An interesting thing about FX’s Fargo is that its anthology is set in different years, highlighting the feel and the features of their respective time periods. While season 2 was set all the way back in 1979, the third season has returned us to the modern day of season 1 and is set four years after the events of the first season, in the year 2010. And that makes a world of difference, as you see characters using mobile phones and Google, which, in turn, means that certain plot developments will be based around the ussage of modern technology – something that a 1979 setting would certainly not have. Or, as one character says in this episode, “it’s the future!”
Despite all that, Noah Hawley makes sure that the show retains the atmosphere of the 1996 film, with the snowy fields of Minnesota and the distinctive accents of its people. And it is evident that while the story is set in modern times, Hawley wants the show to have an ‘older’ feel – it is seen in the old science fiction books, the cars some characters drive, and the whole atmosphere in general. In this case, incorporating modern elements into the story adds a certain flavour that definitely doesn’t ruin the broth. In fact, it enhances it – it is very Coen-esque to see an older man attempting to look a man up on Google and having no idea what he’s doing, with his wife trying to help him, and then clicking on a link that most of us would know we shouldn’t ever click on.
Which brings us to another running motif that each season of Fargo has had so far – wildcard characters. These are the most mysterious, the least predictable, and, incidentally, the most iconic characters that appear in the series, ones whose motives we question until the last few episodes, and ones that make a good story into a really great one. Season 1 had Lorne Malvo, season 2 had Hanzee Dent (AND Mike Milligan), and it seems like the wildcard of season 3 is shaping out to be the mysterious V.M. Varga (played by David Thewlis), who, instead of being a ruthless killer is running a massive money laundering operation, which doesn’t make him any less terrifying. Especially considering the big rig he parked in one of Emmit’s (Ewan McGregor) parking lots contains something we’ve yet to find out.
The episode also further develops the rivalry-relationship between the two brothers, both played by Ewan McGregor. Having failed to obtain the stamp, Ray stages a meeting with Emmit to “make peace” with him, or so Emmit thinks. In the meantime, Ray’s fiancé Nikki breaks into Emmit’s house and steals the two-cent stamp from right under Emmit’s nose, leaving a picture of a donkey in its place, and a message, written in Nikki’s period blood. “Who’s the ass now?”, the message reads, and with that, her character gains extra dimensions this week and definitely feels like someone to root for.
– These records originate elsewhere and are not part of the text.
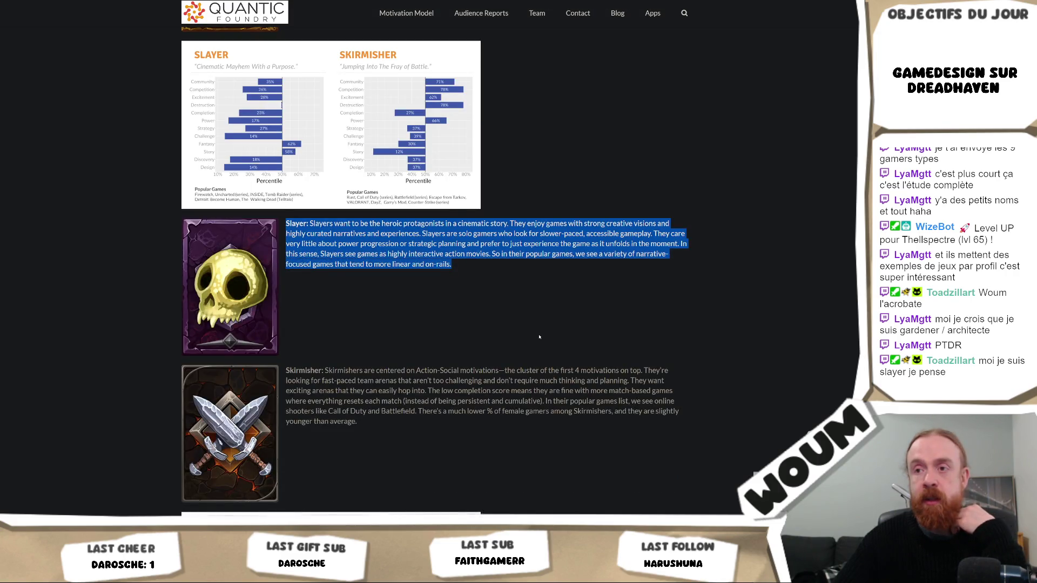
pyautogui.scroll(-2, 539, 337)
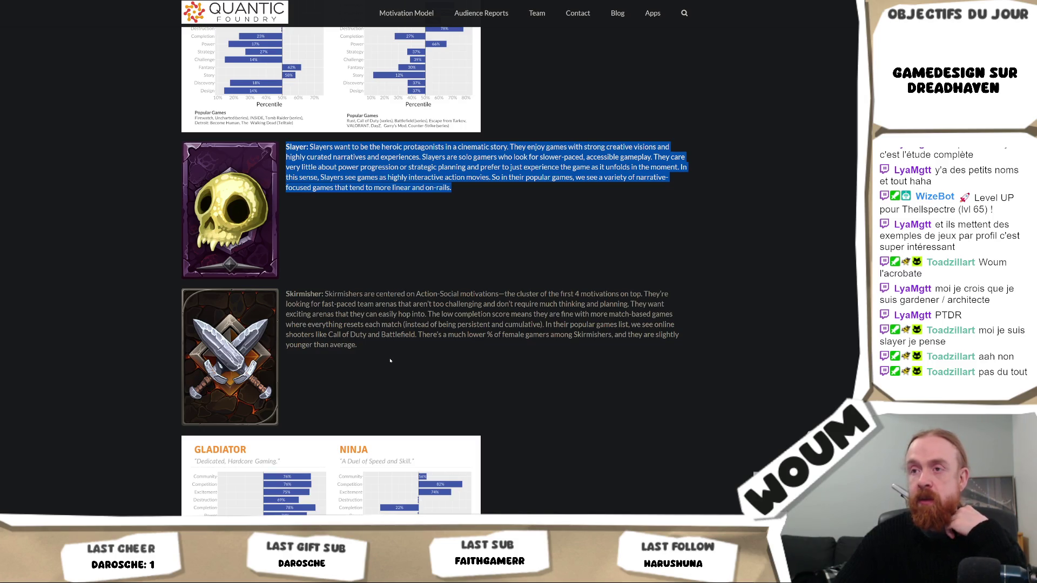
pyautogui.moveTo(380, 354); pyautogui.dragTo(332, 314)
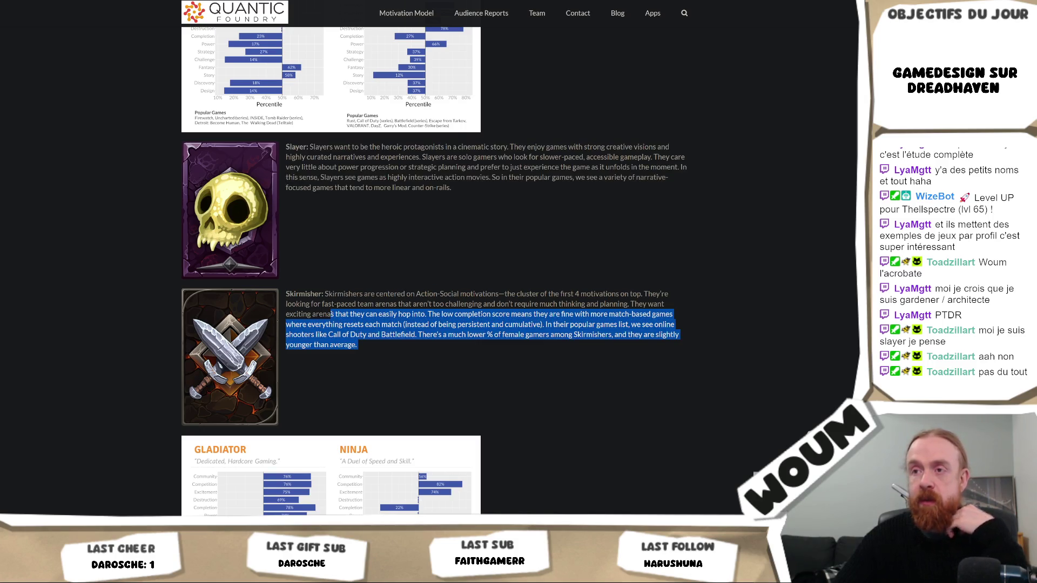
pyautogui.click(388, 338)
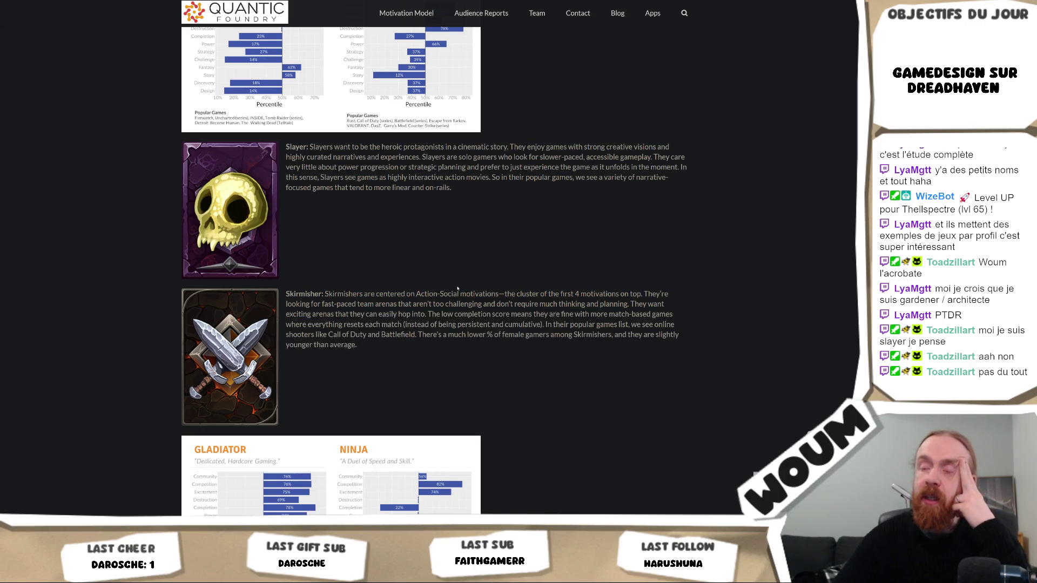
pyautogui.tripleClick(381, 324)
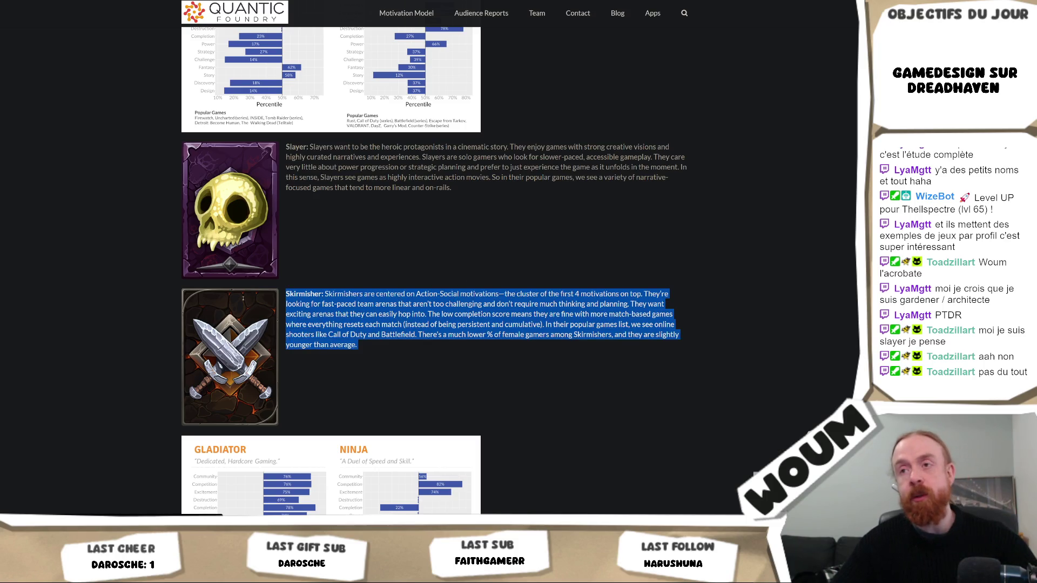
pyautogui.scroll(-1, 427, 318)
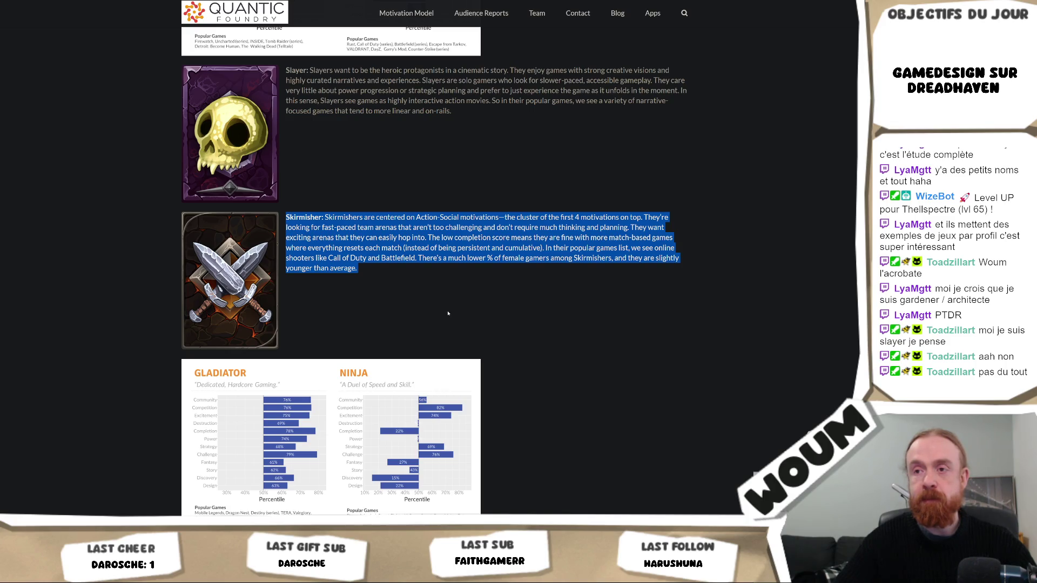
# Scroll past the Gladiator and Ninja descriptions down to the Bounty Hunter and Architect charts.
pyautogui.scroll(-1, 445, 315)
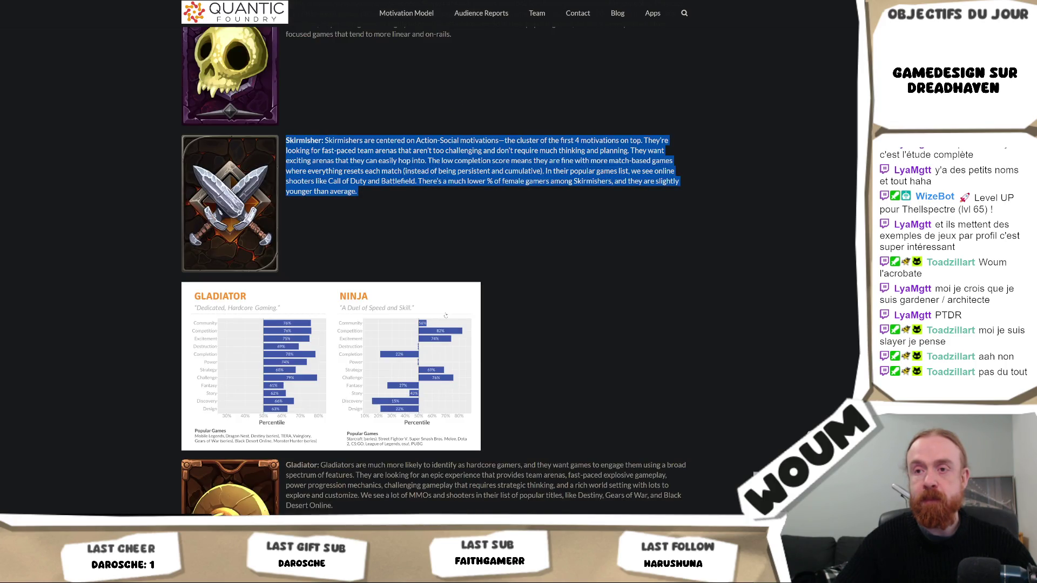
pyautogui.scroll(-2, 440, 351)
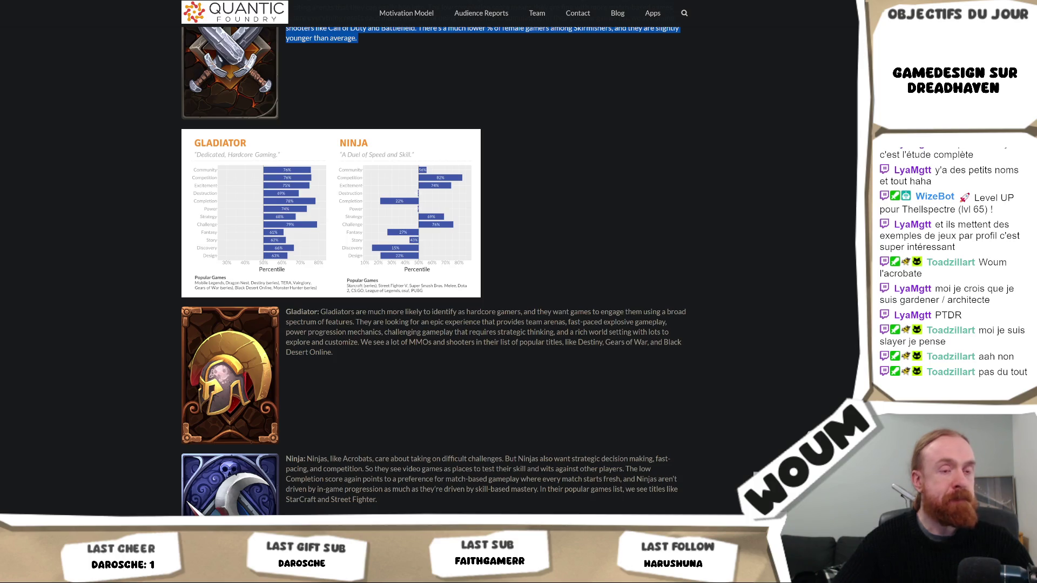
pyautogui.scroll(-2, 495, 354)
pyautogui.scroll(-2, 694, 289)
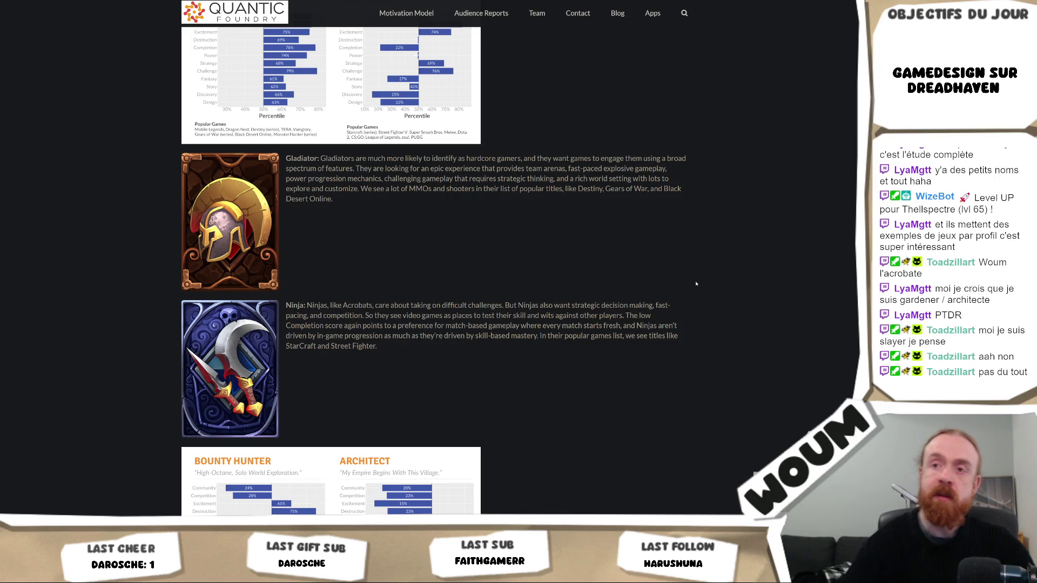
pyautogui.scroll(-5, 692, 280)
As a side-note, before the season started, I was rather skeptical about McGregor playing two characters, but he does so in a fashion that almost feels as if there actually are two different people on screen. The actor delivers a top performance for both of his characters, and manages to make us believe in their relationship, even if the editing of the scenes with them together still feels rather restricted, as is often the case in any movie or show that has different characters played by the same person. It may just be me, but it’s often hard for me to suspend my disbelief in scenes where they appear together, and my focus shifts from following the story and dialogue to looking at the editing of it all.
Other actors deliver great performances this week too, with David Thewlis being much more eerie as V.M. Varga than he ever got to be with Professor Lupin, and Mary Elizabeth Winstead as Nikki is extremely engaging too, and her character is quickly becoming one of my favourites. Carrie Coon as Gloria, the usual Fargo-esque, winter-hat-wearing Minnesota cop is bound to become a great character too when the plot begins to develop at a quicker pace (which is usually the case with Hawley’s seasons). For now, we see her investigate the death of Ennis, which begins with her gathering evidence left by Ray, which includes a phone book with a torn-out page. We also learn Ennis was a relatively successful science fiction author back in his day, which is a detail worth considering, knowing that season 2 included a UFO subplot.
The second installment in Fargo‘s third season keeps us on a steady track of engaging story, rich characters and riveting performances, and for now the season stands in par with its two predecessors, as well as the Coen brothers film. It will be fascinating to see how the story accelerates, as that is definitely bound to happen.